Kaboul annonce la libération de 100 nouveaux prisonniers talibans

5000 prisonniers talibans doivent être échangés contre 1000 membres des forces afghanes.
Photo: Noorullah Shirzada Agence France-Presse 5000 prisonniers talibans doivent être échangés contre 1000 membres des forces afghanes.

Le gouvernement afghan a déclaré qu’il allait libérer cent prisonniers talibans supplémentaires jeudi, alors que les insurgés ont abandonné les négociations sur le sujet, qualifiant d'« inacceptable » l’élargissement au coup par coup de leurs captifs par Kaboul.

Les autorités afghanes « vont libérer 100 prisonniers talibans aujourd’hui (jeudi) en fonction de leur état de santé, de leur âge et de la durée de leur peine restante, dans le cadre de nos efforts de paix et l’endiguement de la COVID-19 », a tweeté Javid Faisal, porte-parole du Conseil national de sécurité (NSC), un organe gouvernemental.

Kaboul avait déjà relâché mercredi cent prisonniers, qui avaient « prêté serment de ne jamais retourner sur le champ de bataille », selon le NSC.

Le porte-parole des talibans, Zabihullah Mujahid, a rejeté ces nouvelles libérations, alors que les insurgés ont négocié avec Washington l’échange de 5000 prisonniers talibans contre 1000 membres des forces afghanes, un point clé de l’accord bilatéral signé le 29 février à Doha, mais non ratifié par Kaboul.

Dans ce texte, les États-Unis ont promis un retrait des forces étrangères d’Afghanistan sous 14 mois, à condition que les talibans respectent des engagements sécuritaires et entament des négociations « interafghanes » sur le futur du pays.

Celles-ci, prévues le 10 mars, n’ont toujours pas débuté.

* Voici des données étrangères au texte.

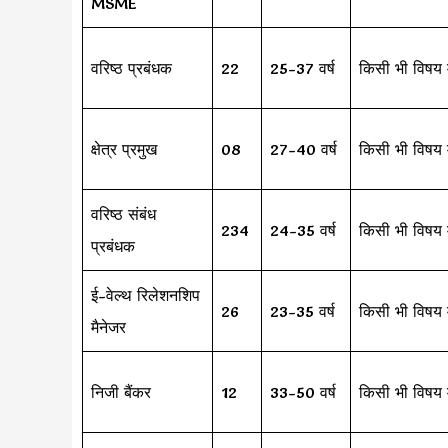
MSME
वरिष्ठ प्रबंधक
22
25-37 वर्ष
किसी भी विषय म
क्षेत्र प्रमुख
08
27-40 वर्ष
किसी भी विषय म
वरिष्ठ संबंध
234
24-35 वर्ष
किसी भी विषय म
प्रबंधक
ई-वेल्थ रिलेशनशिप
26
23-35 वर्ष
किसी भी विषय म
मैनेजर
निजी बैंकर
12
33-50 वर्ष
किसी भी विषय म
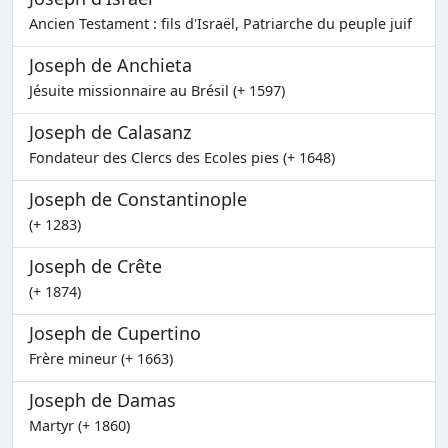
Ancien Testament : fils d'Israël, Patriarche du peuple juif
Joseph de Anchieta
Jésuite missionnaire au Brésil (+ 1597)
Joseph de Calasanz
Fondateur des Clercs des Ecoles pies (+ 1648)
Joseph de Constantinople
(+ 1283)
Joseph de Crête
(+ 1874)
Joseph de Cupertino
Frère mineur (+ 1663)
Joseph de Damas
Martyr (+ 1860)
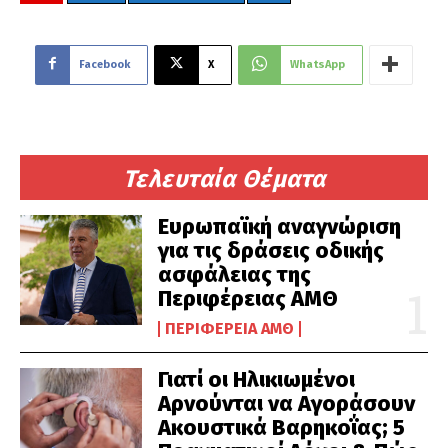
Facebook
X
WhatsApp
Τελευταία Θέματα
Ευρωπαϊκή αναγνώριση
για τις δράσεις οδικής
ασφάλειας της
Περιφέρειας ΑΜΘ
ΠΕΡΙΦΈΡΕΙΑ ΑΜΘ
Γιατί οι Ηλικιωμένοι
Αρνούνται να Αγοράσουν
Ακουστικά Βαρηκοΐας; 5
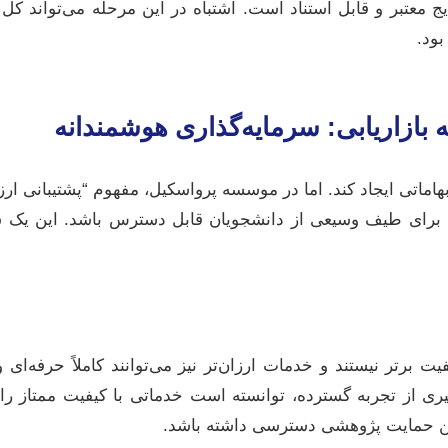
 معتبر و قابل استناد است. اشتباه در این مرحله می‌تواند کل پ
ود.
ه بازاریابی: سرمایه‌گذاری هوشمندانه
ابهاماتی ایجاد کند. اما در موسسه پرواسکیل، مفهوم “پشتیبانی ار
 برای طیف وسیعی از دانشجویان قابل دسترس باشد. این یک س
یفیت برتر نیستند و خدمات ارزان‌تر نیز می‌توانند کاملاً حرفه‌ای
گیری از تجربه گسترده، توانسته است خدماتی با کیفیت ممتاز را
ترین حمایت پژوهشی دسترسی داشته باشد.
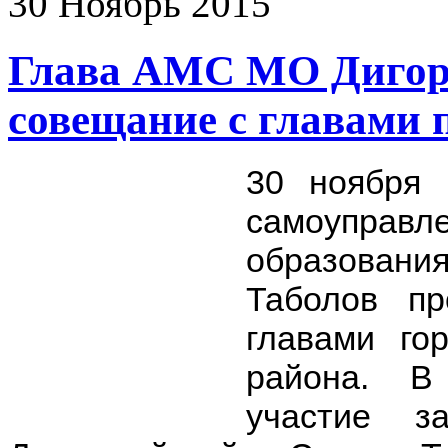
30
Ноябрь
2015
Глава АМС МО Дигор
совещание с главами 
30 ноября 
самоупра
образовани
Таболов пр
главами го
района. В
участие 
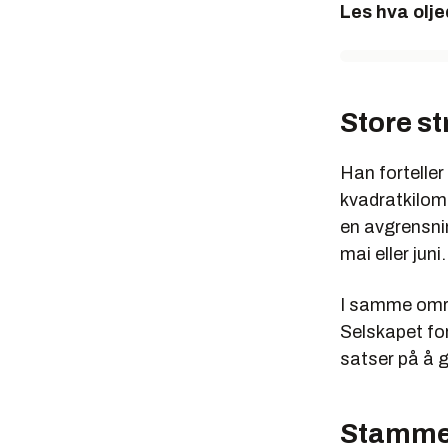
Les hva olj
Store st
Han forteller
kvadratkilome
en avgrensnin
mai eller juni.
I samme områ
Selskapet fo
satser på å 
Stammer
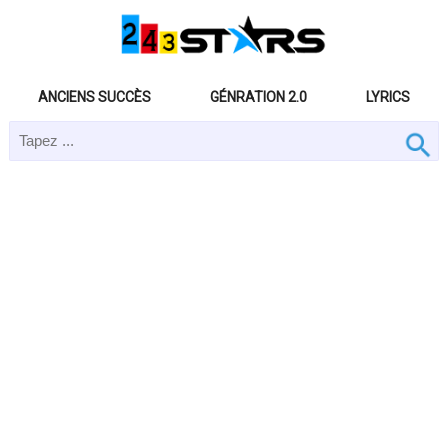
ANCIENS SUCCÈS
GÉNRATION 2.0
LYRICS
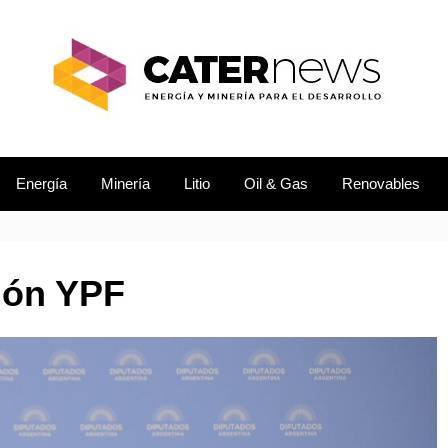
L DESARROLLO
EWS
Energía
Minería
Litio
Oil & Gas
Renovables
ión YPF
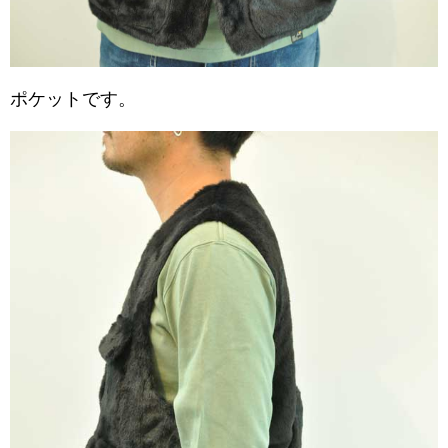
ポケットです。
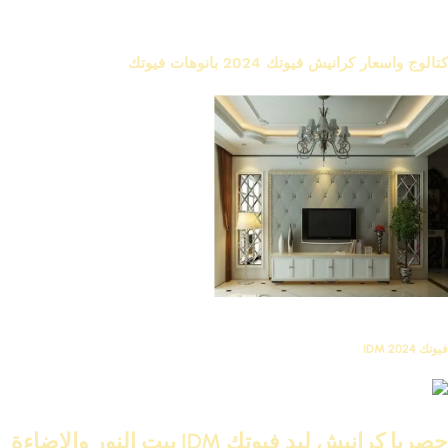
سرر اسقف
اكسسوارات ديكور
كتالوج واسعار كرانيش فيوتك 2024 بانوهات فيوتك
شركة فيوتك IDM
فيوتك 2024 IDM
كرانيش ليد ساده فيوتك IDM
حصريا كرانيش ليد فيوتك IDM بيت النور والاضاءة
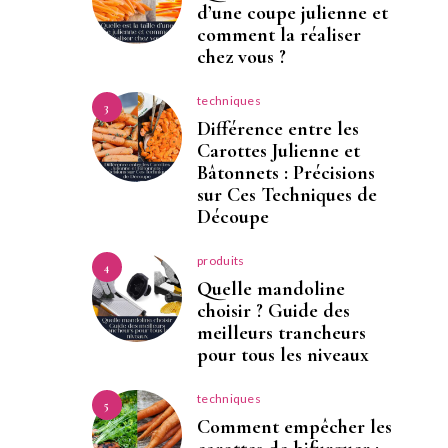
d’une coupe julienne et
comment la réaliser
chez vous ?
techniques
3
Différence entre les
Carottes Julienne et
Bâtonnets : Précisions
sur Ces Techniques de
Découpe
produits
4
Quelle mandoline
choisir ? Guide des
meilleurs trancheurs
pour tous les niveaux
techniques
5
Comment empêcher les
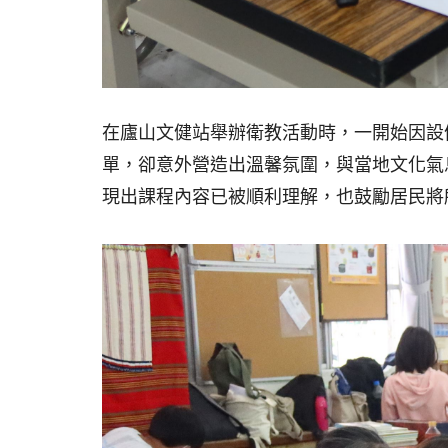
在廬山文健站舉辦衛教活動時，一開始因設
單，卻意外營造出溫馨氛圍，與當地文化氣
現出課程內容已被順利理解，也鼓勵居民將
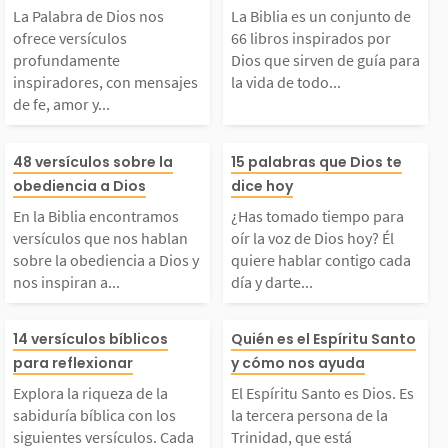
La Palabra de Dios nos
La Biblia es un conjunto de
rofundamente inspira
dos por Dios qu
ofrece versículos
66 libros inspirados por
profundamente
Dios que sirven de guía para
inspiradores, con mensajes
la vida de todo...
dores, con mensajes d
n de guía para 
de fe, amor y...
e fe, amor y esperanz
de todo creyent
En la Biblia encontra
¿Has tomado ti
48 versículos sobre la
15 palabras que Dios te
obediencia a Dios
dice hoy
. Estos textos bíblico
libros fueron es
mos versículos que no
ara oír la voz d
En la Biblia encontramos
¿Has tomado tiempo para
versículos que nos hablan
oír la voz de Dios hoy? Él
, entre los más conoc
por más de 40 
s hablan sobre la obe
hoy? Él quiere 
sobre la obediencia a Dios y
quiere hablar contigo cada
nos inspiran a...
día y darte...
dos y...
as...
iencia a Dios y nos i
contigo cada dí
Explora la riqueza de
El Espíritu San
14 versículos bíblicos
Quién es el Espíritu Santo
nspiran a obedecerlo.
te fuerzas para
para reflexionar
y cómo nos ayuda
a sabiduría bíblica c
ios. Es la terce
Explora la riqueza de la
El Espíritu Santo es Dios. Es
La obediencia genuin
frentes con esp
sabiduría bíblica con los
la tercera persona de la
n los siguientes versí
ona de la Trini
siguientes versículos. Cada
Trinidad, que está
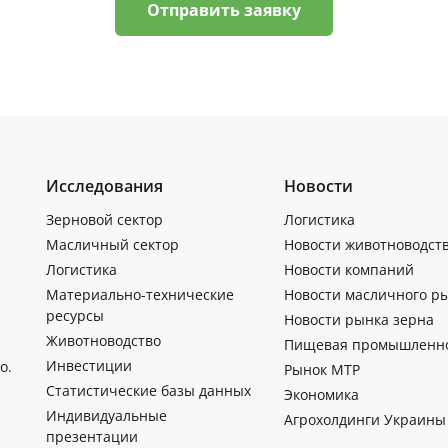
Отправить заявку
Исследования
Новости
Зерновой сектор
Логистика
Масличный сектор
Новости животноводст
Логистика
Новости компаний
Материально-технические
Новости масличного р
ресурсы
Новости рынка зерна
Животноводство
Пищевая промышленн
Инвестиции
о.
Рынок МТР
Статистические базы данных
Экономика
Индивидуальные
Агрохолдинги Украины
презентации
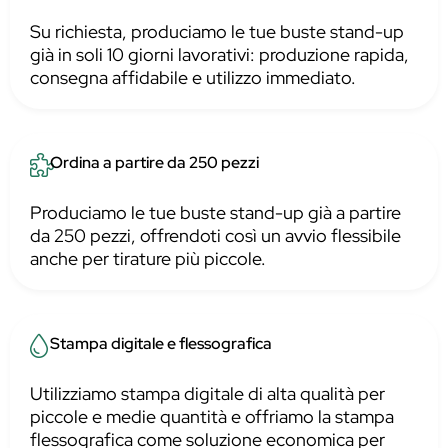
Su richiesta, produciamo le tue buste stand-up
già in soli 10 giorni lavorativi: produzione rapida,
consegna affidabile e utilizzo immediato.
Ordina a partire da 250 pezzi
Produciamo le tue buste stand-up già a partire
da 250 pezzi, offrendoti così un avvio flessibile
anche per tirature più piccole.
Stampa digitale e flessografica
Utilizziamo stampa digitale di alta qualità per
piccole e medie quantità e offriamo la stampa
flessografica come soluzione economica per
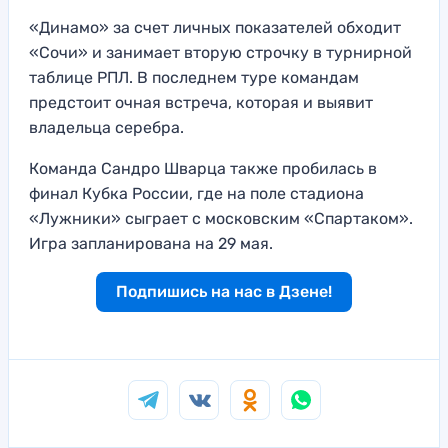
«Динамо» за счет личных показателей обходит
«Сочи» и занимает вторую строчку в турнирной
таблице РПЛ. В последнем туре командам
предстоит очная встреча, которая и выявит
владельца серебра.
Команда Сандро Шварца также пробилась в
финал Кубка России, где на поле стадиона
«Лужники» сыграет с московским «Спартаком».
Игра запланирована на 29 мая.
Подпишись на нас в Дзене!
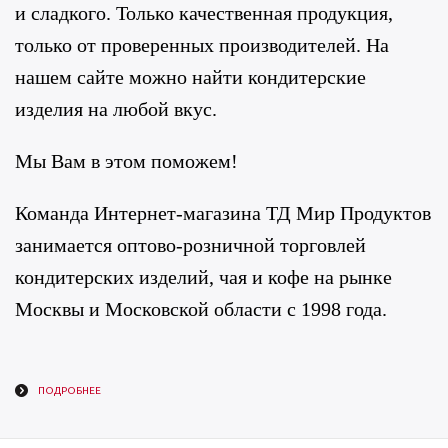
и сладкого. Только качественная продукция,
только от проверенных производителей. На
нашем сайте можно найти кондитерские
изделия на любой вкус.
Мы Вам в этом поможем!
Команда Интернет-магазина ТД Мир Продуктов
занимается оптово-розничной торговлей
кондитерских изделий, чая и кофе на рынке
Москвы и Московской области с 1998 года.
ПОДРОБНЕЕ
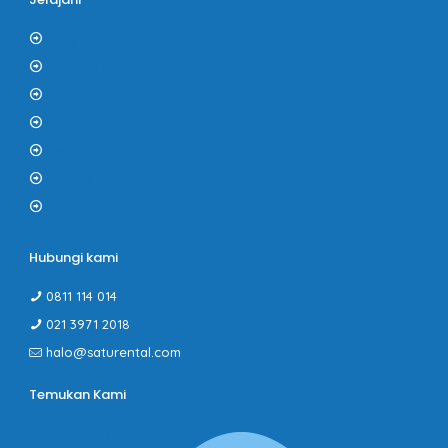
Blog
Tentang Kami
Kontak
F.A.Q
Kerjasama
Gallery
PROMO
Hubungi kami
0811 114 014
021 3971 2018
halo@saturental.com
Temukan Kami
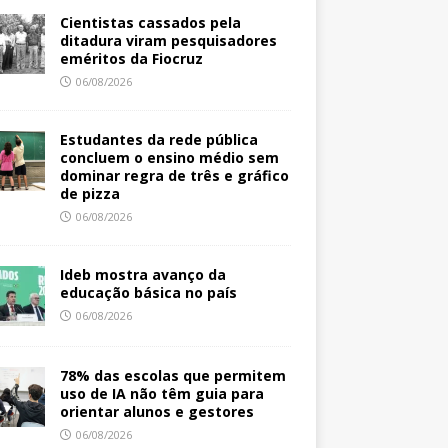
Cientistas cassados pela
ditadura viram pesquisadores
eméritos da Fiocruz
06/08/2026
Estudantes da rede pública
concluem o ensino médio sem
dominar regra de três e gráfico
de pizza
06/08/2026
Ideb mostra avanço da
educação básica no país
06/08/2026
78% das escolas que permitem
uso de IA não têm guia para
orientar alunos e gestores
06/08/2026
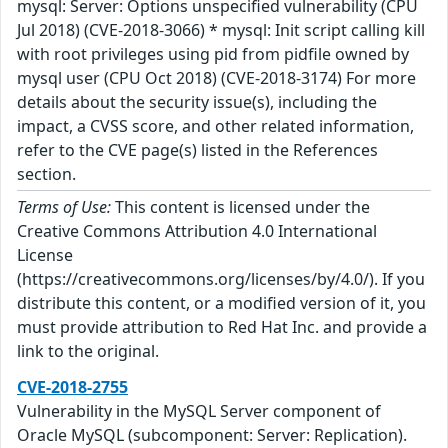
mysql: Server: Options unspecified vulnerability (CPU
Jul 2018) (CVE-2018-3066) * mysql: Init script calling kill
with root privileges using pid from pidfile owned by
mysql user (CPU Oct 2018) (CVE-2018-3174) For more
details about the security issue(s), including the
impact, a CVSS score, and other related information,
refer to the CVE page(s) listed in the References
section.
Terms of Use:
This content is licensed under the
Creative Commons Attribution 4.0 International
License
(https://creativecommons.org/licenses/by/4.0/). If you
distribute this content, or a modified version of it, you
must provide attribution to Red Hat Inc. and provide a
link to the original.
CVE-2018-2755
Vulnerability in the MySQL Server component of
Oracle MySQL (subcomponent: Server: Replication).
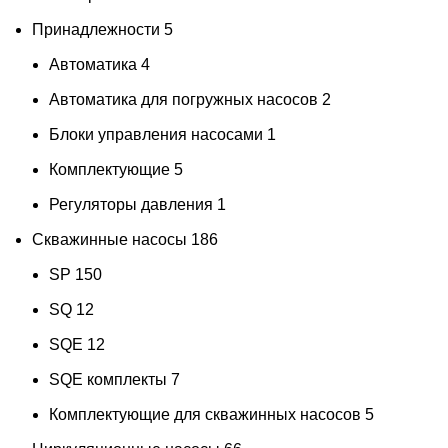
Принадлежности
5
Автоматика
4
Автоматика для погружных насосов
2
Блоки управления насосами
1
Комплектующие
5
Регуляторы давления
1
Скважинные насосы
186
SP
150
SQ
12
SQE
12
SQE комплекты
7
Комплектующие для скважинных насосов
5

Personne ne sait si elles commenceront, ni même si elles auront lieu.

« Notre position est très claire sur l’échange de prisonniers », a affirmé Zabihullah Mujahid, sans plus de précision.

« Le fait que des centaines de centaines de prisonniers soient maintenant libérés chaque jour ne fait pas partie de notre processus et c’est inacceptable pour nous », a-t-il remarqué.

Les talibans avaient annoncé dans la nuit de lundi à mardi suspendre les discussions entamées fin mars avec le gouvernement afghan, pourtant les premières depuis 18 ans, sur un échange de détenus.

« Notre équipe technique ne participera plus à des réunions stériles » à partir de mardi, avaient-ils indiqué dans un communiqué.

Une source gouvernementale afghane, sous couvert d’anonymat, avait toutefois contredit cette annonce mercredi. « La délégation talibane est encore à Kaboul, et elle est en contact avec le gouvernement », avait-elle indiqué.

Ces rencontres étaient les premières à Kaboul depuis que les talibans ont été chassés du pouvoir en 2001 par une coalition internationale menée par les États-Unis. Les insurgés avaient toujours refusé de reconnaître à titre officiel le gouvernement afghan, qualifié de « marionnette » de Washington.